The third servant song is in Isaiah 50:4-9. Again, as in the second servant song in Isaiah 49, the servant speaks in the first person.
4 The Sovereign LORD has given me an instructed tongue, to know the word that sustains the weary. He wakens me morning by morning, wakens my ear to listen like one being taught. 5 The Sovereign LORD has opened my ears, and I have not been rebellious; I have not drawn back. 6 I offered my back to those who beat me, my cheeks to those who pulled out my beard; I did not hide my face from mocking and spitting. 7 Because the Sovereign LORD helps me, I will not be disgraced. Therefore have I set my face like flint, and I know I will not be put to shame. 8 He who vindicates me is near. Who then will bring charges against me? Let us face each other! Who is my accuser? Let him confront me! 9 It is the Sovereign LORD who helps me. Who is he that will condemn me? They will all wear out like a garment; the moths will eat them up.
Inasmuch as my purpose in these posts is to focus in particular on how various Old Testament passages help us understand how Paul could say that “Christ died for our sins according to the Scriptures,” I will not be looking at every detail of this passage, but only on those aspects of the passage which help us understand the main issue. In this post, I want to examine the servant’s declaration, “I have not been rebellious; I have not drawn back.”
Two major prophets were warned at the very beginning of their ministries that their prophetic tasks would be very difficult ones, tasks which might well involve physical suffering like that described in verse 6 of this servant song. The Lord told Jeremiah:
5 “Before I formed you in the womb I knew you, before you were born I set you apart; I appointed you as a prophet to the nations.” 6 “Ah, Sovereign LORD,” I said, “I do not know how to speak; I am only a child.” 7 But the LORD said to me, “Do not say, ‘I am only a child.’ You must go to everyone I send you to and say whatever I command you. 8 Do not be afraid of them, for I am with you and will rescue you,” declares the LORD. (Jeremiah 1:5-8)
As I have mentioned before, whenever anyone says, “Do not be afraid,” it is precisely because there is something to be afraid of. When someone says, “I will rescue you,” that means there is a situation to be rescued from. Jeremiah is being warned here that he will indeed be placed in situations where he will encounter great opposition and will most likely encounter some kind of physical harm. The Lord goes on to say this:
17 “Get yourself ready! Stand up and say to them whatever I command you. Do not be terrified by them, or I will terrify you before them. 18 Today I have made you a fortified city, an iron pillar and a bronze wall to stand against the whole land–against the kings of Judah, its officials, its priests and the people of the land. 19 They will fight against you but will not overcome you, for I am with you and will rescue you,” declares the LORD. (Jeremiah 1:17-19)
************
→ **YOUR TASKS**
#1 Reproduce a passage of the servant song commentary verbatim, beginning at the words "Two major prophets" and stopping after the words "LORD. (Jeremiah 1:5-8)".
#2 According to the servant song commentary, in which chapter and verses of Isaiah does the third servant song appear?
#3 Resume the servant song commentary at the point where it stops, writing on from its last sentence.
The records are material separate from the servant song commentary.
************
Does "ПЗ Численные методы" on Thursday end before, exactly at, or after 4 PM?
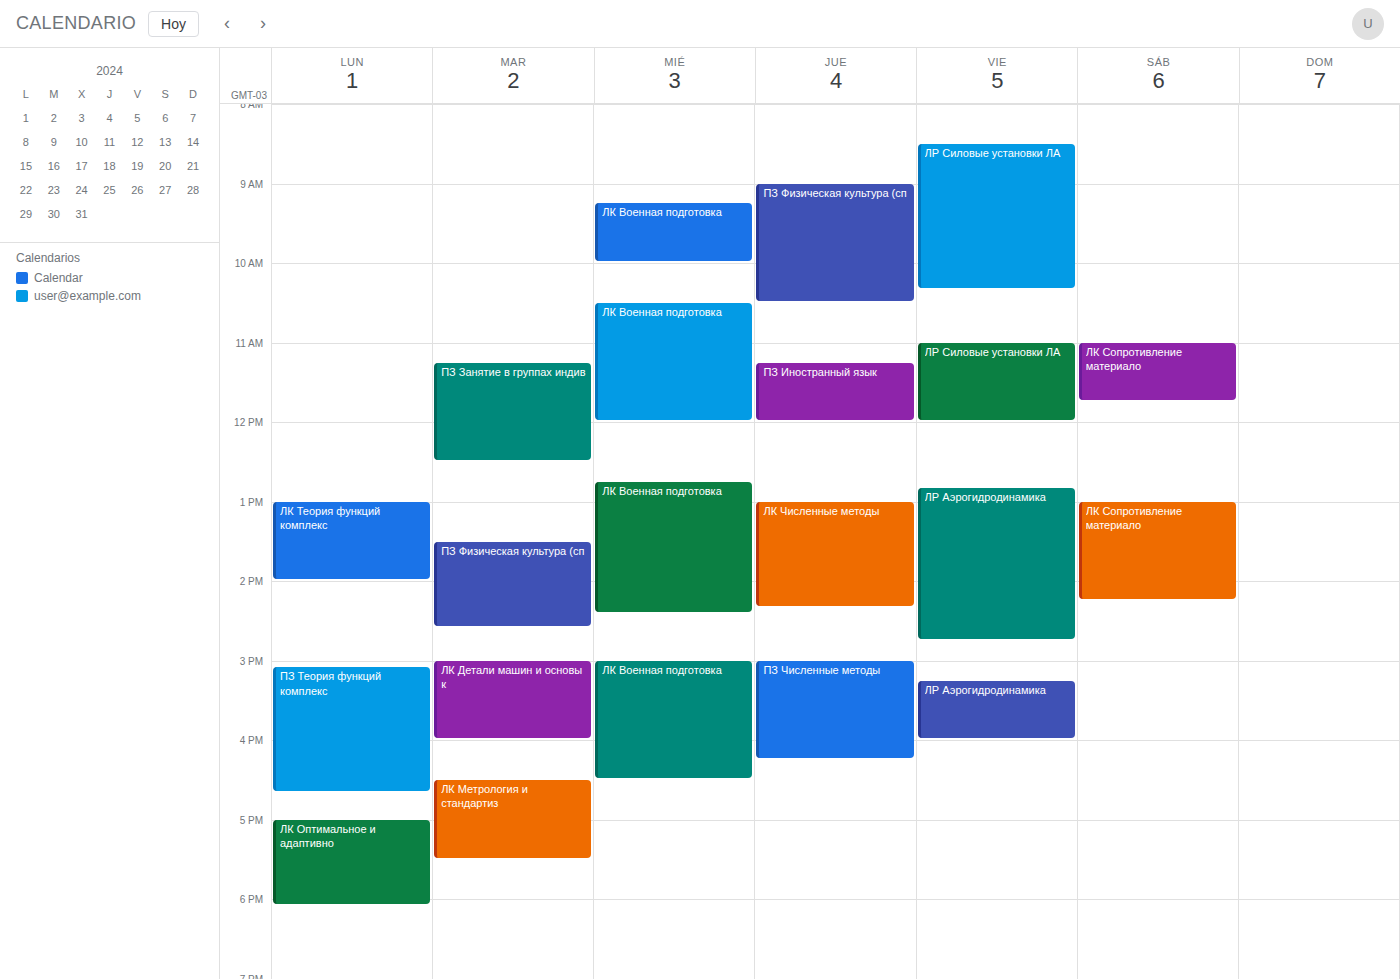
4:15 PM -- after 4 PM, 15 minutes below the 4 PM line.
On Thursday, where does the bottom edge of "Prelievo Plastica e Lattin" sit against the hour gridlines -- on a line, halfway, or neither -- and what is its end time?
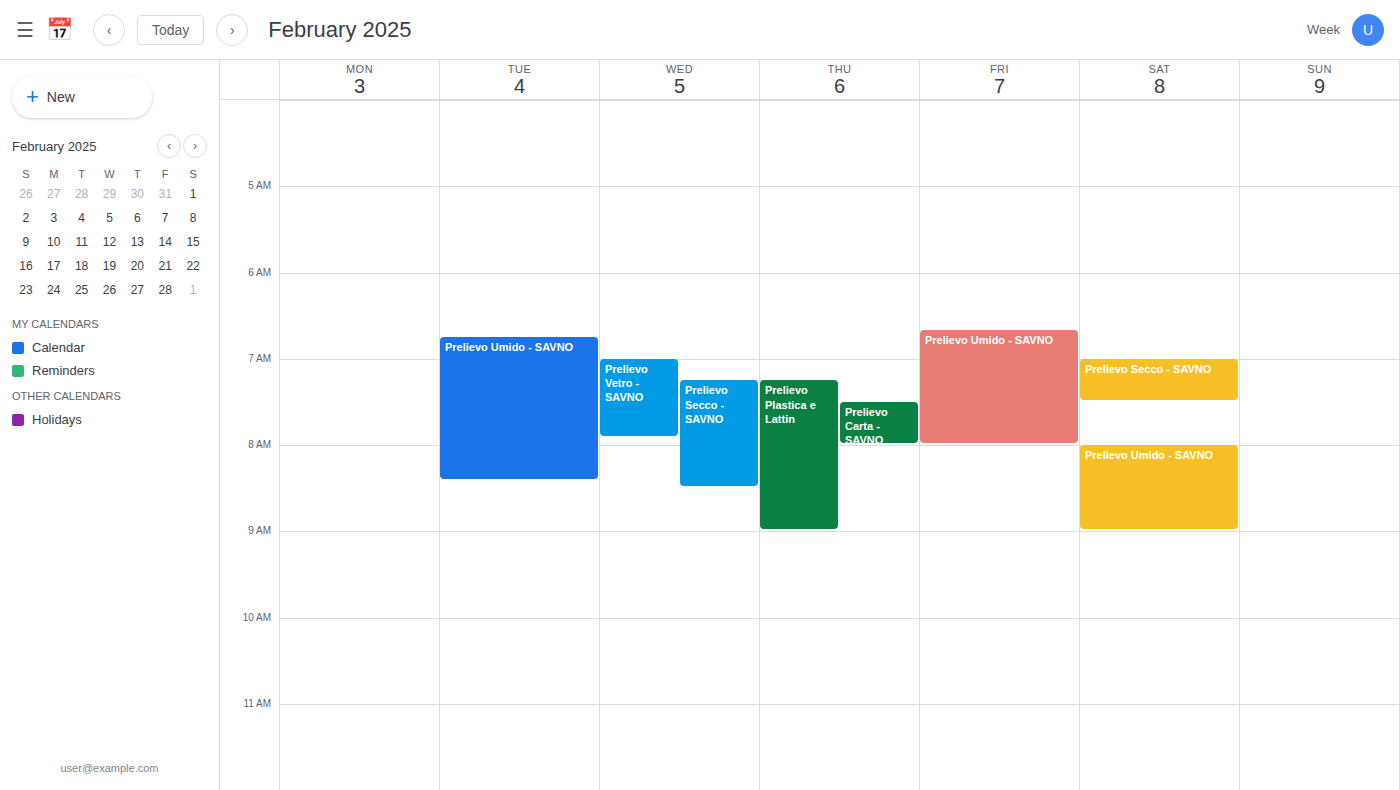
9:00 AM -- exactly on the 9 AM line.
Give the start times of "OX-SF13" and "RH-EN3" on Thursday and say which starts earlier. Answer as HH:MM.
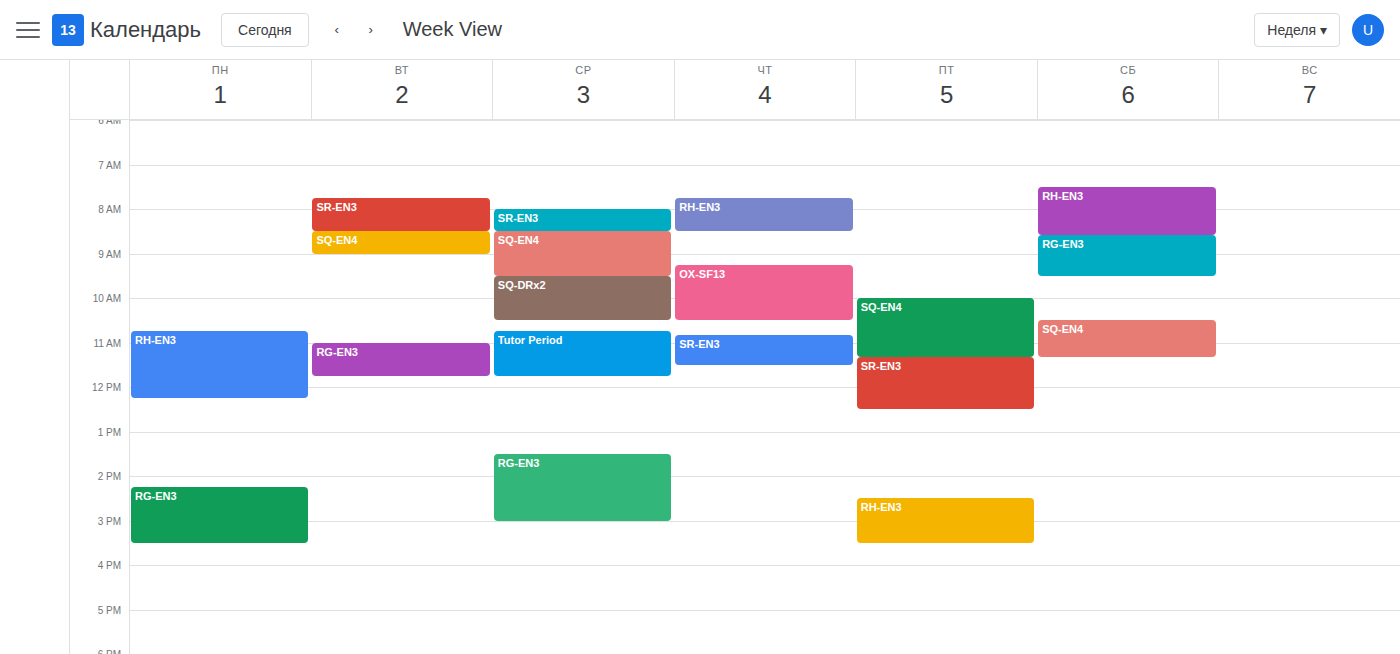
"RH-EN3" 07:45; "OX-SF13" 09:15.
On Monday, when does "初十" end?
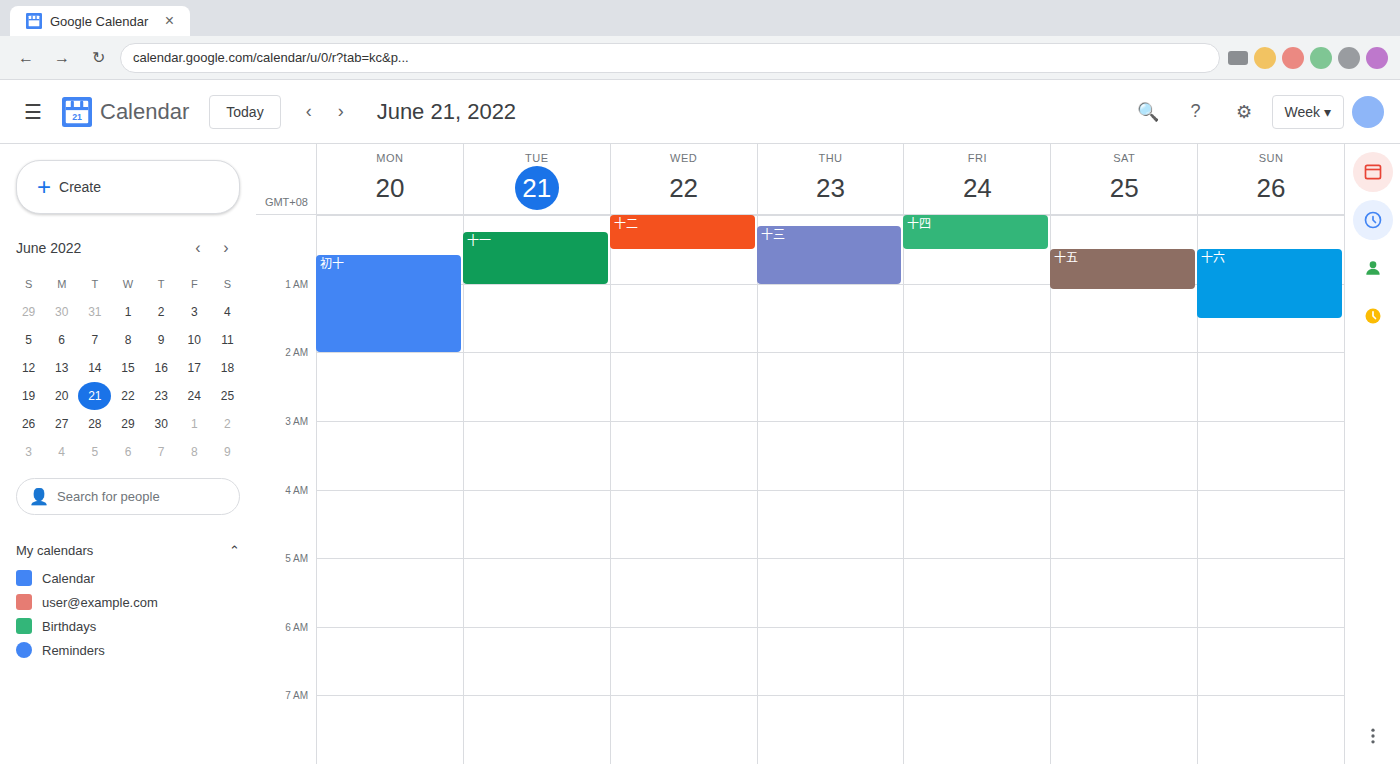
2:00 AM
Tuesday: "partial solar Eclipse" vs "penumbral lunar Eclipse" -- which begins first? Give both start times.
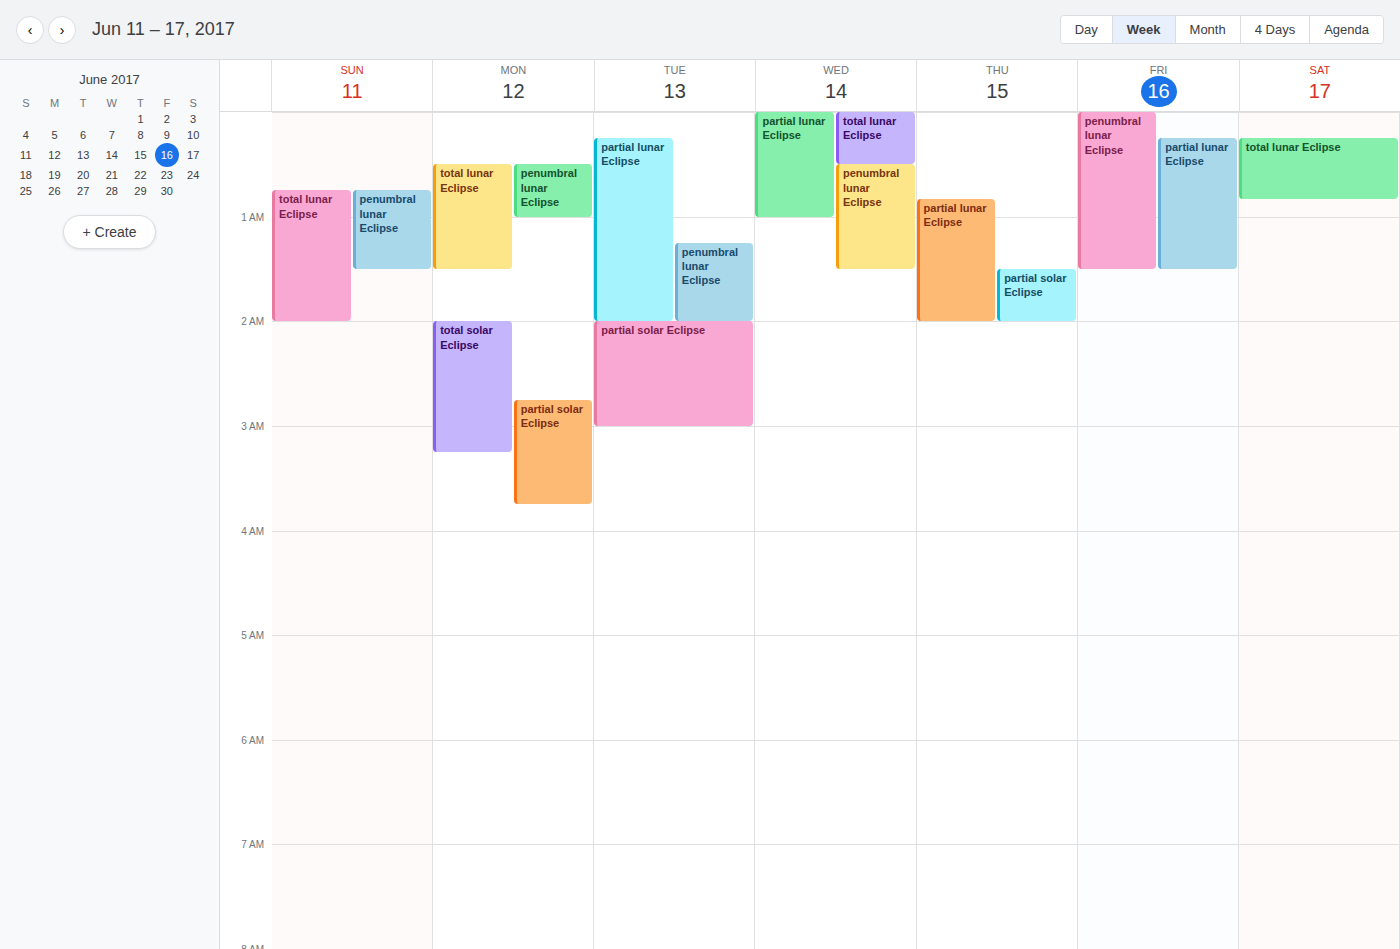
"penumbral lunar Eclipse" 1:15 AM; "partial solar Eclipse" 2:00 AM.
************
→ **ANSWER SET**
#1
Two major prophets were warned at the very beginning of their ministries that their prophetic tasks would be very difficult ones, tasks which might well involve physical suffering like that described in verse 6 of this servant song. The Lord told Jeremiah:
5 “Before I formed you in the womb I knew you, before you were born I set you apart; I appointed you as a prophet to the nations.” 6 “Ah, Sovereign LORD,” I said, “I do not know how to speak; I am only a child.” 7 But the LORD said to me, “Do not say, ‘I am only a child.’ You must go to everyone I send you to and say whatever I command you. 8 Do not be afraid of them, for I am with you and will rescue you,” declares the LORD. (Jeremiah 1:5-8)

#2 Isaiah 50:4-9.

#3
This confirms that the prophet will face great opposition and perhaps physical harm. But what is particularly striking about the Lord’s word to Jeremiah is his statement that if Jeremiah allows himself to terrified by the people, presumably in such a way that he abandons his prophetic assignment, then the Lord himself would be a terror to Jeremiah.
The other prophet is Ezekiel. Here is part of the Lord’s commission to that prophet:
6 “And you, son of man, do not be afraid of them or their words. Do not be afraid, though briers and thorns are all around you and you live among scorpions. Do not be afraid of what they say or terrified by them, though they are a rebellious house. 7 You must speak my words to them, whether they listen or fail to listen, for they are rebellious. 8 But you, son of man, listen to what I say to you. Do not rebel like that rebellious house.” (Ezekiel 2:6-8)
Again, first, the Lord tells the prophet that he will encounter great opposition. The possibility of physical harm is implied by the characterization of the opposition as “briers,” “thorns,” and “scorpions.” Then, even though in the rest of the passage the Lord assures Ezekiel that he will be with him and help him, he also sternly warns him, “Do not rebel like that rebellious house.”
The Lord tells Jeremiah that if he fails to carry out his prophetic task, the Lord himself will be a source of terror to his prophet. The Lord sternly warns Ezekiel not to rebel. The Lord does not “mollycoddle” his prophets.
So, when the servant of the Lord declares in Isaiah 50:5 that he has not been rebellious, that he has not drawn back, we should understand that it is precisely in the context of the opposition arrayed against him, and the threat of physical harm such as that described in verse 6, that he makes this declaration. He is the Lord’s servant. He has been given a daunting task. He will not shrink from it. He will not turn back. He will not be rebellious. He will carry out the orders given him by the Lord.
In this light, then, contemplate the words of our Lord in the John 10:14-18:
14 “I am the good shepherd; I know my sheep and my sheep know me—15 just as the Father knows me and I know the Father—and I lay down my life for the sheep. 16 I have other sheep that are not of this sheep pen. I must bring them also. They too will listen to my voice, and there shall be one flock and one shepherd. 17 The reason my Father loves me is that I lay down my life—only to take it up again. 18 No one takes it from me, but I lay it down of my own accord. I have authority to lay it down and authority to take it up again. This command I received from my Father.”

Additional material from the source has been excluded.